*** Opening of Extracted entries ***

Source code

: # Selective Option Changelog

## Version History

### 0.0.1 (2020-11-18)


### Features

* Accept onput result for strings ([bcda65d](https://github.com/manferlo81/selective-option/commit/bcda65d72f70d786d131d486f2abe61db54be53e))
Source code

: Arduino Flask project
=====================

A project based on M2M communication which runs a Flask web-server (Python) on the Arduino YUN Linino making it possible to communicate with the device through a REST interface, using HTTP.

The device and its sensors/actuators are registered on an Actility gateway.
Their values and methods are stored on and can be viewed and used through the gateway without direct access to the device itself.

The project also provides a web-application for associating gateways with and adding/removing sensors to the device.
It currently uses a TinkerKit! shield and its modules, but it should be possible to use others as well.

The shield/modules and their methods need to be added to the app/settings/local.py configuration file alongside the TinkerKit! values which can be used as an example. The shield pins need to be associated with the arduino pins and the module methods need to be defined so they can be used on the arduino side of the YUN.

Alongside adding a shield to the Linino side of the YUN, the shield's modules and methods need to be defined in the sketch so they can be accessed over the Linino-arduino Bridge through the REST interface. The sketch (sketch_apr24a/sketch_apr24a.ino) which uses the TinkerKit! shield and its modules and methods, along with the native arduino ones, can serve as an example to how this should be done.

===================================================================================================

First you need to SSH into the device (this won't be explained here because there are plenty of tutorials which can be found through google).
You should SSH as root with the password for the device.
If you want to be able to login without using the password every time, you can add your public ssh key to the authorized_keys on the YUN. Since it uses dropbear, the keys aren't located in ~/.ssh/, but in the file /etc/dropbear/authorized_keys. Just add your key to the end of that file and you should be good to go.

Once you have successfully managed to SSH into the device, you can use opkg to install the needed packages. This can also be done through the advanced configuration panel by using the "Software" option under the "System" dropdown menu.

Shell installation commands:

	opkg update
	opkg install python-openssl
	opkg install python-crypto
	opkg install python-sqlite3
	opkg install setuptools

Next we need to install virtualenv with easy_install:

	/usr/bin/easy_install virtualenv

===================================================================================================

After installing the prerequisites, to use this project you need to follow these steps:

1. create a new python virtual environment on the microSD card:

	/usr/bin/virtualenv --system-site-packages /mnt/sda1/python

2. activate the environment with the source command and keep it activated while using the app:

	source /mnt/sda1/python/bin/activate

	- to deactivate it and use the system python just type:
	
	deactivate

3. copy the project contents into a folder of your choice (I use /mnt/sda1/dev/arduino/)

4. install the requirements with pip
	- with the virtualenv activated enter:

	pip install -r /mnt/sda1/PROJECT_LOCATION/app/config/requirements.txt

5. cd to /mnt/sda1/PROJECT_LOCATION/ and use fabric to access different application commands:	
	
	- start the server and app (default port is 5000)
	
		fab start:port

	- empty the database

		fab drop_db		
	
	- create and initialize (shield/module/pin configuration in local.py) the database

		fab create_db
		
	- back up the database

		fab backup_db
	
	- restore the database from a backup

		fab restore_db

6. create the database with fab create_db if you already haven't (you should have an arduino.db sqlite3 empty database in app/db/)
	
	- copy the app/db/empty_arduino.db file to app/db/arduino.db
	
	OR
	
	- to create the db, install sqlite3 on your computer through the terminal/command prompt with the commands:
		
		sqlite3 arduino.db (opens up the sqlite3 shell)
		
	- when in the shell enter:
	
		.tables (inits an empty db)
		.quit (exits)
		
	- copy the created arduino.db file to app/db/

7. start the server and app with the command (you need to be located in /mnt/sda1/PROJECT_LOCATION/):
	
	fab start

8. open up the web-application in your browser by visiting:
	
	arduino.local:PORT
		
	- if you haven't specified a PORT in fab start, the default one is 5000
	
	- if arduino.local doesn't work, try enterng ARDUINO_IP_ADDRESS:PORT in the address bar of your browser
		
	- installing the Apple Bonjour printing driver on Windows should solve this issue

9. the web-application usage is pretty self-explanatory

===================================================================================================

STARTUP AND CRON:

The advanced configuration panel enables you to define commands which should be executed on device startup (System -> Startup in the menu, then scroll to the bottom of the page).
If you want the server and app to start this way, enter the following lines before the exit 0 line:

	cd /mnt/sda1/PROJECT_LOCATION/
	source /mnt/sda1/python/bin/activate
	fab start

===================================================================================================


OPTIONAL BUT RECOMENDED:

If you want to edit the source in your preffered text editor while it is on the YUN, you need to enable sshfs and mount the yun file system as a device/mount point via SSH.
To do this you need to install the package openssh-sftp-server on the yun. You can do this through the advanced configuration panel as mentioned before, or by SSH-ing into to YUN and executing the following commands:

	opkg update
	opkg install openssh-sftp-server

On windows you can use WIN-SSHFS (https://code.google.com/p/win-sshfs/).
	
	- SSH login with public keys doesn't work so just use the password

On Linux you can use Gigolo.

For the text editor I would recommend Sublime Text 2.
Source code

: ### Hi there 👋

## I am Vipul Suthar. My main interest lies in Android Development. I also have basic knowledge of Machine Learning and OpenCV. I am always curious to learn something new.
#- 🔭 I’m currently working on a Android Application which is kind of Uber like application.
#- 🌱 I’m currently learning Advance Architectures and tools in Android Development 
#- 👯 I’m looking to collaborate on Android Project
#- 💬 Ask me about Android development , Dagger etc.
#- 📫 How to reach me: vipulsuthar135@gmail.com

*** Close of Extracted entries ***

_Goal of the exercise_
Exact copies of the lines from the one holding "#- 🌱 I’m currently" to the end of the entries are all that should be written.

_Exercise output_
#- 🌱 I’m currently learning Advance Architectures and tools in Android Development 
#- 👯 I’m looking to collaborate on Android Project
#- 💬 Ask me about Android development , Dagger etc.
#- 📫 How to reach me: vipulsuthar135@gmail.com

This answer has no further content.